La alimentación juega un papel muy importante en muchas de las esferas del desarrollo infantil. Influye en el desarrollo físico pero también en el psíquico y el emocional.  

La alimentación es fundamental para un adecuado crecimiento en la infancia pero además es en esta época donde se establecen los hábitos que luego seguirán implantados en la edad adulta, por ello es tan importante que estos sean saludables y que seamos conscientes de que son la base para la salud posterior.  

La infancia es la época donde se produce un mayor crecimiento físico y desarrollo psicomotor.

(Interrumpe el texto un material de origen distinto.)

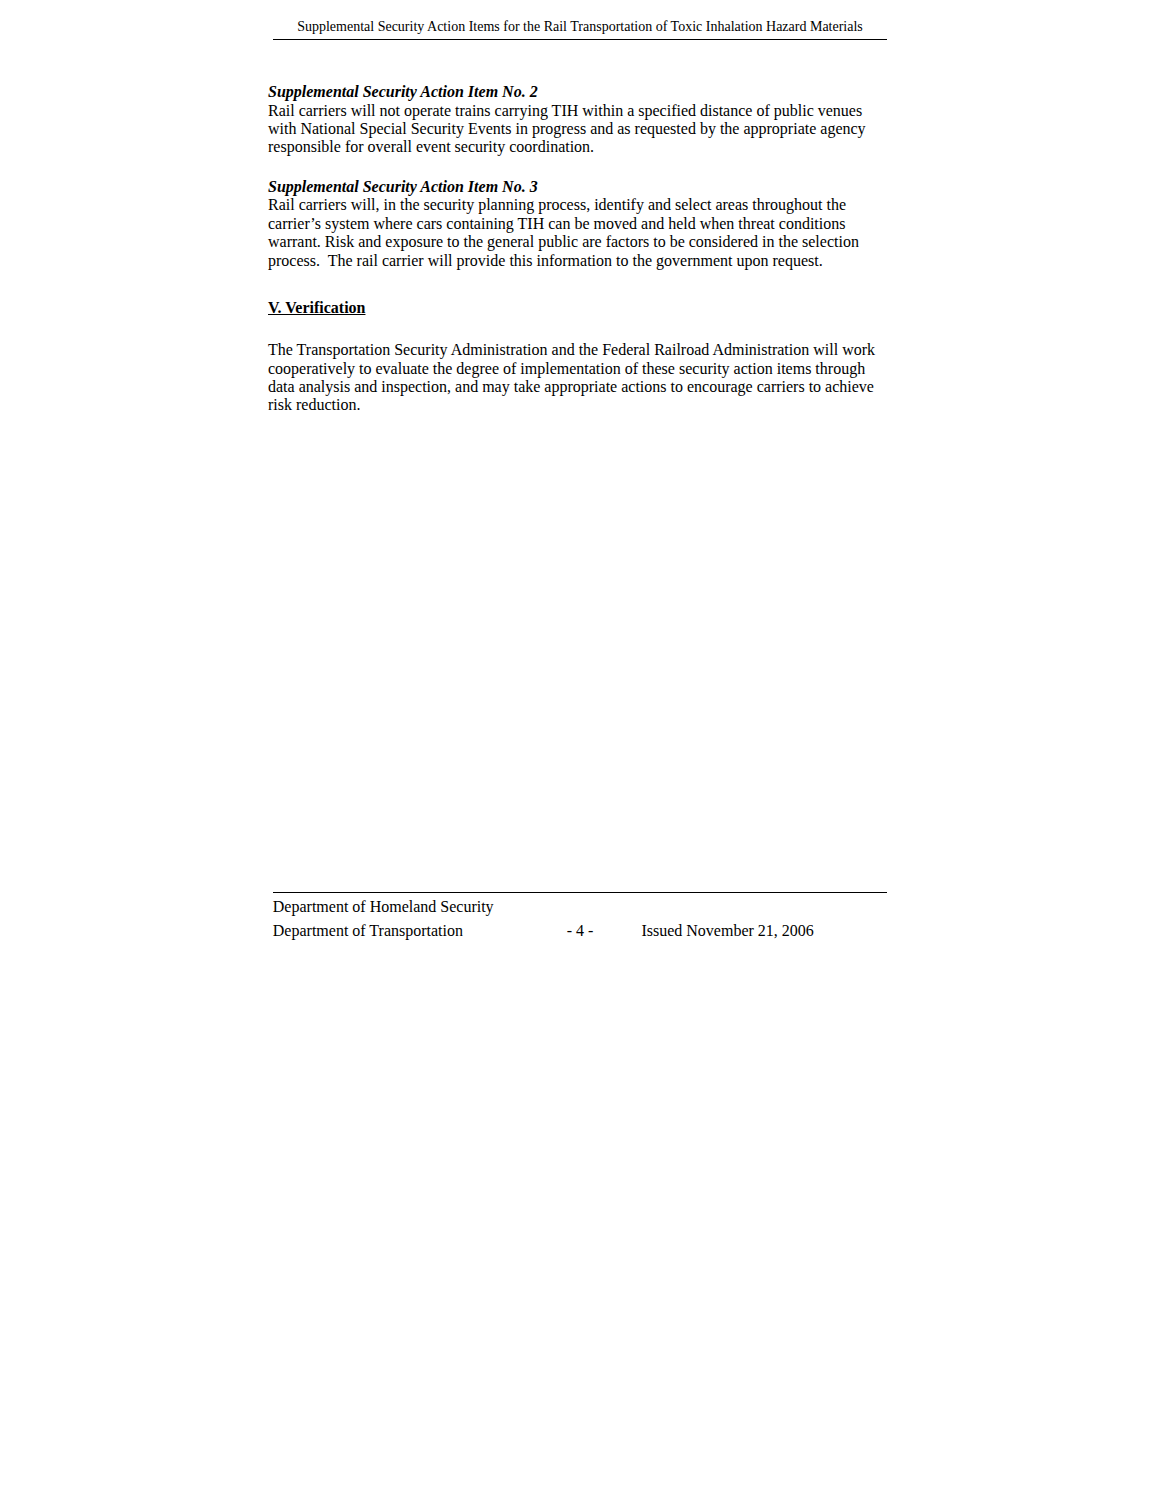Supplemental Security Action Items for the Rail Transportation of Toxic Inhalation Hazard Materials
Supplemental Security Action Item No. 2
Rail carriers will not operate trains carrying TIH within a specified distance of public venues with National Special Security Events in progress and as requested by the appropriate agency responsible for overall event security coordination.
Supplemental Security Action Item No. 3
Rail carriers will, in the security planning process, identify and select areas throughout the carrier’s system where cars containing TIH can be moved and held when threat conditions warrant. Risk and exposure to the general public are factors to be considered in the selection process. The rail carrier will provide this information to the government upon request.
V. Verification
The Transportation Security Administration and the Federal Railroad Administration will work cooperatively to evaluate the degree of implementation of these security action items through data analysis and inspection, and may take appropriate actions to encourage carriers to achieve risk reduction.
| Department of Homeland Security | | |
| Department of Transportation | - 4 - | Issued November 21, 2006 |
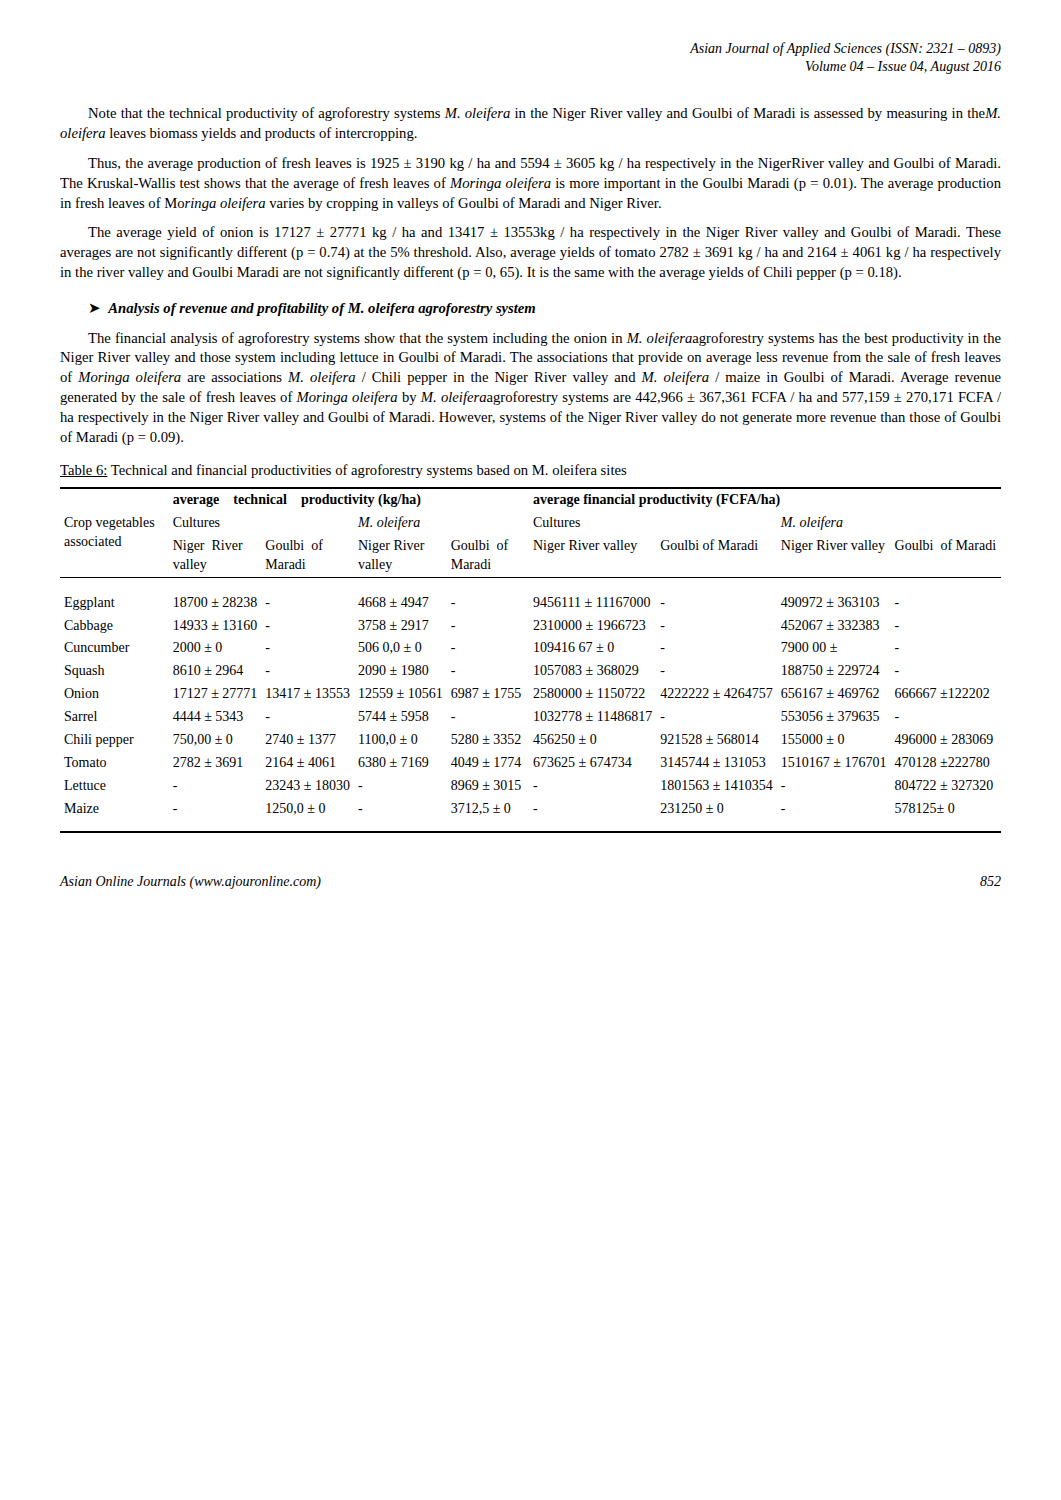Asian Journal of Applied Sciences (ISSN: 2321 – 0893)
Volume 04 – Issue 04, August 2016
Note that the technical productivity of agroforestry systems M. oleifera in the Niger River valley and Goulbi of Maradi is assessed by measuring in theM. oleifera leaves biomass yields and products of intercropping.
Thus, the average production of fresh leaves is 1925 ± 3190 kg / ha and 5594 ± 3605 kg / ha respectively in the NigerRiver valley and Goulbi of Maradi. The Kruskal-Wallis test shows that the average of fresh leaves of Moringa oleifera is more important in the Goulbi Maradi (p = 0.01). The average production in fresh leaves of Moringa oleifera varies by cropping in valleys of Goulbi of Maradi and Niger River.
The average yield of onion is 17127 ± 27771 kg / ha and 13417 ± 13553kg / ha respectively in the Niger River valley and Goulbi of Maradi. These averages are not significantly different (p = 0.74) at the 5% threshold. Also, average yields of tomato 2782 ± 3691 kg / ha and 2164 ± 4061 kg / ha respectively in the river valley and Goulbi Maradi are not significantly different (p = 0, 65). It is the same with the average yields of Chili pepper (p = 0.18).
Analysis of revenue and profitability of M. oleifera agroforestry system
The financial analysis of agroforestry systems show that the system including the onion in M. oleiferaagroforestry systems has the best productivity in the Niger River valley and those system including lettuce in Goulbi of Maradi. The associations that provide on average less revenue from the sale of fresh leaves of Moringa oleifera are associations M. oleifera / Chili pepper in the Niger River valley and M. oleifera / maize in Goulbi of Maradi. Average revenue generated by the sale of fresh leaves of Moringa oleifera by M. oleiferaagroforestry systems are 442,966 ± 367,361 FCFA / ha and 577,159 ± 270,171 FCFA / ha respectively in the Niger River valley and Goulbi of Maradi. However, systems of the Niger River valley do not generate more revenue than those of Goulbi of Maradi (p = 0.09).
Table 6: Technical and financial productivities of agroforestry systems based on M. oleifera sites
| Crop vegetables associated | average technical productivity (kg/ha) | average financial productivity (FCFA/ha) |
| Cultures | M. oleifera | Cultures | M. oleifera |
| Niger River valley | Goulbi of Maradi | Niger River valley | Goulbi of Maradi | Niger River valley | Goulbi of Maradi | Niger River valley | Goulbi of Maradi |
| Eggplant | 18700 ± 28238 | - | 4668 ± 4947 | - | 9456111 ± 11167000 | - | 490972 ± 363103 | - |
| Cabbage | 14933 ± 13160 | - | 3758 ± 2917 | - | 2310000 ± 1966723 | - | 452067 ± 332383 | - |
| Cuncumber | 2000 ± 0 | - | 506 0,0 ± 0 | - | 109416 67 ± 0 | - | 7900 00 ± | - |
| Squash | 8610 ± 2964 | - | 2090 ± 1980 | - | 1057083 ± 368029 | - | 188750 ± 229724 | - |
| Onion | 17127 ± 27771 | 13417 ± 13553 | 12559 ± 10561 | 6987 ± 1755 | 2580000 ± 1150722 | 4222222 ± 4264757 | 656167 ± 469762 | 666667 ±122202 |
| Sarrel | 4444 ± 5343 | - | 5744 ± 5958 | - | 1032778 ± 11486817 | - | 553056 ± 379635 | - |
| Chili pepper | 750,00 ± 0 | 2740 ± 1377 | 1100,0 ± 0 | 5280 ± 3352 | 456250 ± 0 | 921528 ± 568014 | 155000 ± 0 | 496000 ± 283069 |
| Tomato | 2782 ± 3691 | 2164 ± 4061 | 6380 ± 7169 | 4049 ± 1774 | 673625 ± 674734 | 3145744 ± 131053 | 1510167 ± 176701 | 470128 ±222780 |
| Lettuce | - | 23243 ± 18030 | - | 8969 ± 3015 | - | 1801563 ± 1410354 | - | 804722 ± 327320 |
| Maize | - | 1250,0 ± 0 | - | 3712,5 ± 0 | - | 231250 ± 0 | - | 578125± 0 |
Asian Online Journals (www.ajouronline.com) 852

Así pues, la alimentación no sólo es importante para proporcionar energía sino que es fundamental para la maduración.  

Una buena alimentación conlleva menos enfermedades en los niños (anemia, sobrepeso, obesidad, caries, problemas de aprendizaje) y además disminuye el riesgo de desarrollar enfermedades en la edad adulta: aumento de colesterol, diabetes, obesidad, hipertensión arterial, etc.

La alimentación en los primeros 1000 días, desde la concepción hasta los primeros 2 años de vida es uno de los determinantes más importantes del desarrollo y un factor para la prevención de enfermedades. Uno de los factores alimentarios más influyentes y que debe recomendarse fuertemente es la lactancia materna exclusiva durante los primeros 6 meses de vida así como su aconsejable continuación durante los 2 primeros años.   

La alimentación saludables es aquella que proporciona la cantidad de alimentos suficientes que se requieren para crecer y desarrollarse y cuya variedad y selección nutricional sea adecuada.  

La dieta mediterránea es una de las más conocidas es nuestro entorno, basada en frutas y hortalizas con al menos 5 raciones al día (3 de frutas y 2 de hortalizas), legumbres al menos 3 veces por semana, frutos secos de forma frecuente, alimentos integrales o el uso de aceite de oliva virgen.  

Igual de importante o más que lo que ofrecemos es aquello que no se consume o que dejamos de comer: sal, azúcar y  bebidas azucaradas, alto consumo de carnes rojas,  grasas saturadas, alimentos ultraprocesados o de escaso valor nutricional (comidas rápidas, snacks, embutidos, bollería…). 

Pero la alimentación también influye en el desarrollo neurológico y emocional. Desde forjar el vínculo afectivo con la lactancia donde el bebé comienza a reconocer el olor de sus cuidadores y su refugio a ir descubriendo un nuevo mundo con el inicio de la alimentación complementaria, que les aporta un abanico sensorial diferente con el descubrimiento de nuevos sabores y texturas. Pero además influye en el desarrollo psicomotor y en la autonomía.   

El ambiente y las emociones que rodean al momento de la alimentación: tranquilo, sin distracciones…facilita las buenas conductas y hace que lo sientan como experiencias y vínculos que le ayudan en su desarrollo emocional y a su sociabilización.  

Finalmente debemos recordar que la familia representa un modelo de conducta y de dieta por lo que se debe dar ejemplo con la alimentación y los hábitos saludables.